Placenta accreta is associated with major morbidities including massive hemorrhage. We report a cesarean hysterectomy for placenta accreta with synchronous autotransfusion using a standard cardiopulmonary bypass machine. This technique requires complete intraoperative heparinization yet has the advantage of autotransfusion of autologous clotting factors and platelets in addition to red blood cells.
With the increasing frequency of cesarean delivery in the United States, the incidence of placenta accreta has increased significantly with inherent complications related to hemorrhage and massive transfusion. We report a case of placenta accreta managed with cesarean hysterectomy and synchronous autotransfusion using a standard cardiopulmonary bypass machine to reduce the need for blood products. While the cardiopulmonary bypass equipment was used for the autologous transfusion, it should be emphasized that the patient was not placed on bypass.
Case Report
The patient was a 36-year-old gravida 4 para 2022 with a complete anterior placenta previa and history of 2 cesarean deliveries. At 25 weeks, 3-dimensional ultrasound angiography confirmed complete previa with a chaotic vascular pattern highly suggestive of accreta. The patient’s antepartum course was complicated by 3 episodes of vaginal bleeding ultimately requiring hospitalization at 29 and 6/7 weeks for antenatal corticosteroids. The potential for cesarean hysterectomy was discussed with the patient as was the idea of using a standard cardiopulmonary bypass machine for synchronous autotransfusion at the time of surgery.
Consultations were obtained from anesthesia and cardiothoracic surgery. The potential risks and benefits were extensively presented and informed consent was obtained. Following assessment of fetal lung maturity, delivery occurred at 37 weeks.

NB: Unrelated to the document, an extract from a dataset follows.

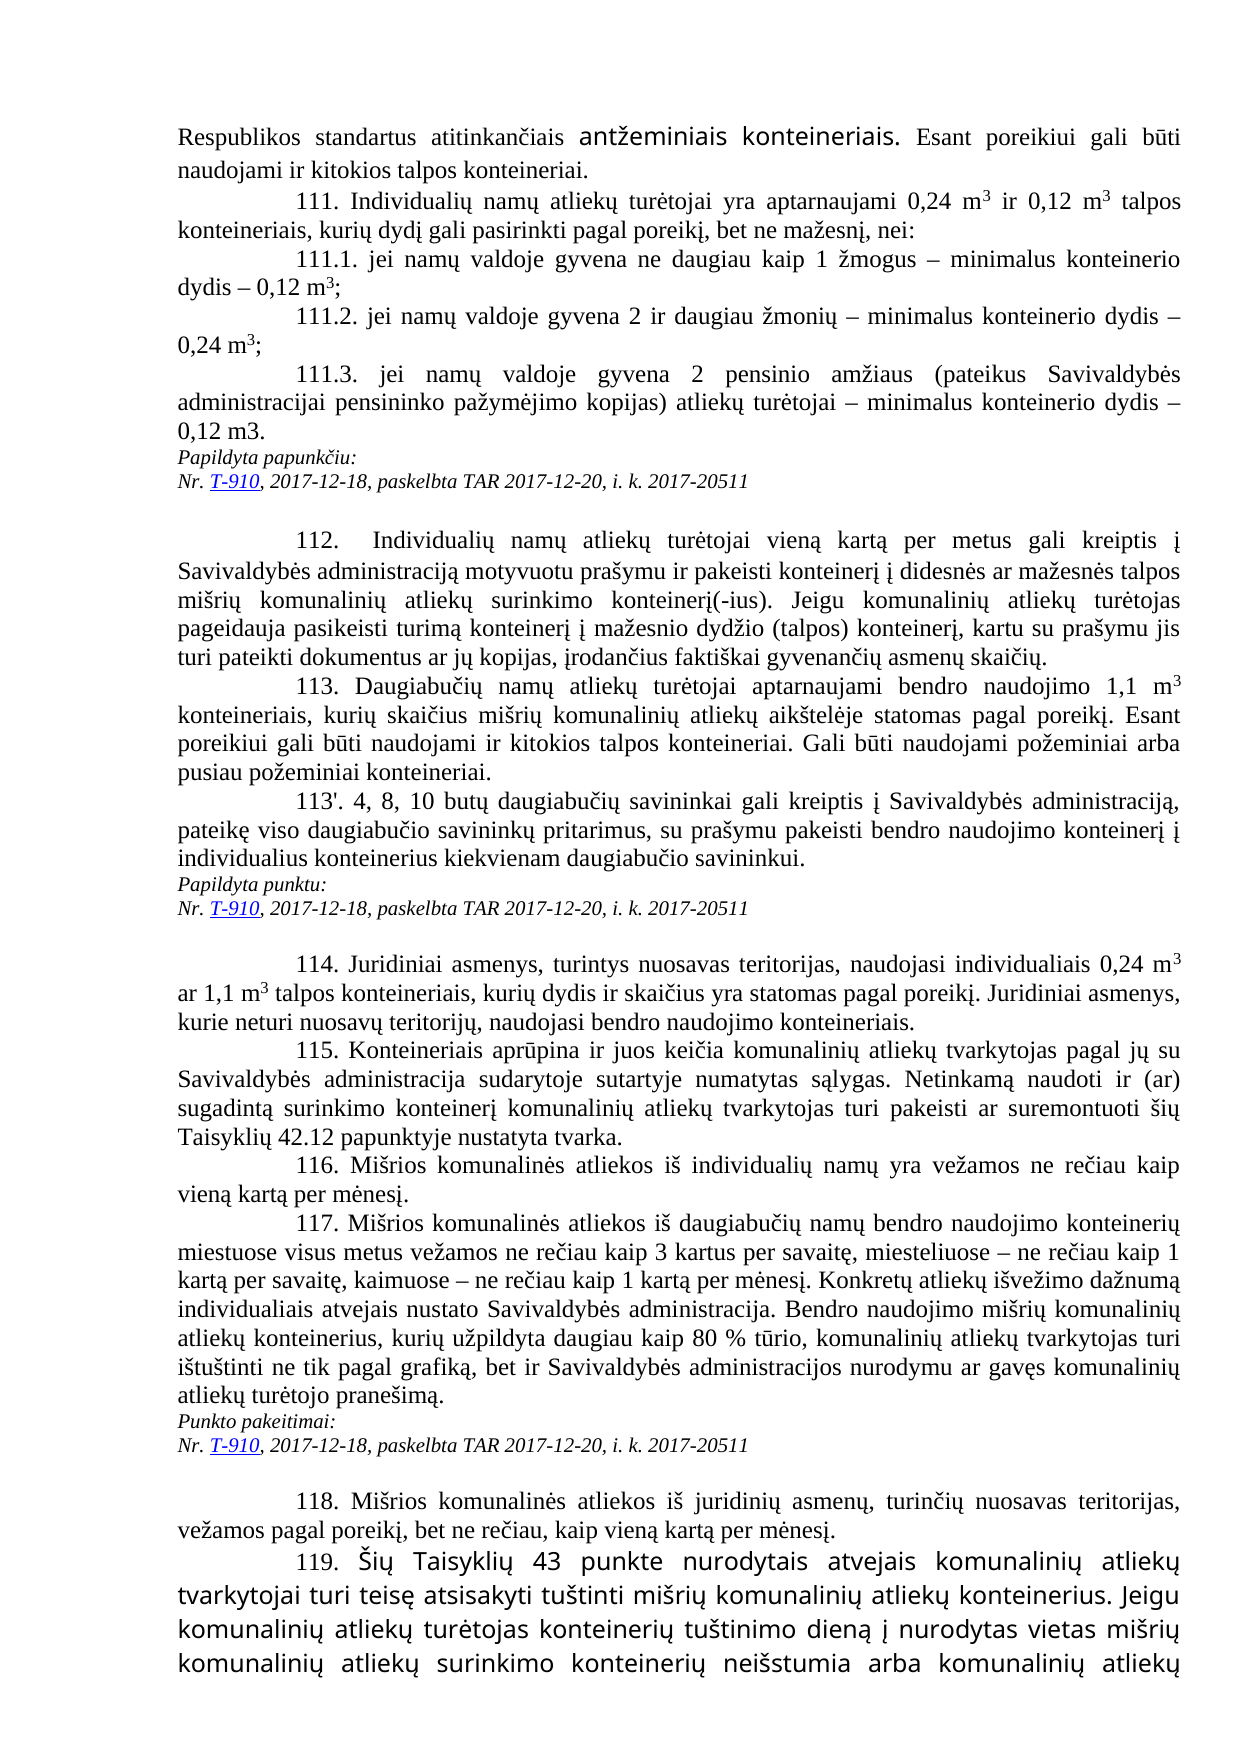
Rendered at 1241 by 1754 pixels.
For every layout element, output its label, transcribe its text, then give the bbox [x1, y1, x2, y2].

The cesarean hysterectomy took place in the cardiac surgical suite. Peripheral arterial and central venous lines were placed by anesthesia. The cardiothoracic surgeon placed a right femoral vein 15F catheter that was connected to the cardiopulmonary bypass device and used for the subsequent autotransfusion. This option provides the specific and unique ability to rapidly transfuse blood, clotting factors, and platelets as compared to other devices such as cell saver. General anesthesia was initiated and a classic cesarean section was performed avoiding the placenta. Pelvic gutters were packed with laparotomy sponges to absorb amniotic fluid. A viable 2763-g male infant was born with Apgar scores of 7 at 1 minute and 9 at 5 minutes. The placenta was left in situ, liberal irrigation was used, sponges were removed, and uterine edges were oversewn. Full anticoagulation was then achieved with 35,000 U of heparin (as determined by the plasma activated clotting time [ACT]). Further ACT measurements were obtained throughout the case to verify the level of anticoagulation. Suction devices specific to the bypass equipment were activated and the hysterectomy performed. These suction devices retrieved blood from the field that was subsequently filtered into a reservoir. From there, blood was pumped to a heat exchanger and through a 35-μm Pall filter (Pall Corporation, Port Washington, NY) and returned through the patient’s femoral vein catheter. A total of 2500 mL was autotransfused while fully anticoagulated. Following the hysterectomy, anticoagulation was reversed with 300 mg of protamine (1 mg/100 U heparin) and autotransfusion ceased. The patient’s final ACT was within normal limits. Prior to closing, bleeding of approximately 1000 mL occurred from a pedicle on the left pelvic sidewall. Preoperative hematocrit was 33% and at surgical closure was 23.8%. Packed red blood cells (2 U) were transfused. The total estimated blood loss for the procedure was 4000 mL. However, when accounting for the 2500 mL autotransfused, the net estimated blood loss was 1500 mL.
The patient remained hemodynamically stable and received an additional 3 U of packed red blood cells and I U of fresh frozen plasma. On postoperative day 2, her hematocrit was stable at 28.9%. The patient was discharged home on postoperative day 4. Final pathology report confirmed the diagnosis of placenta accreta.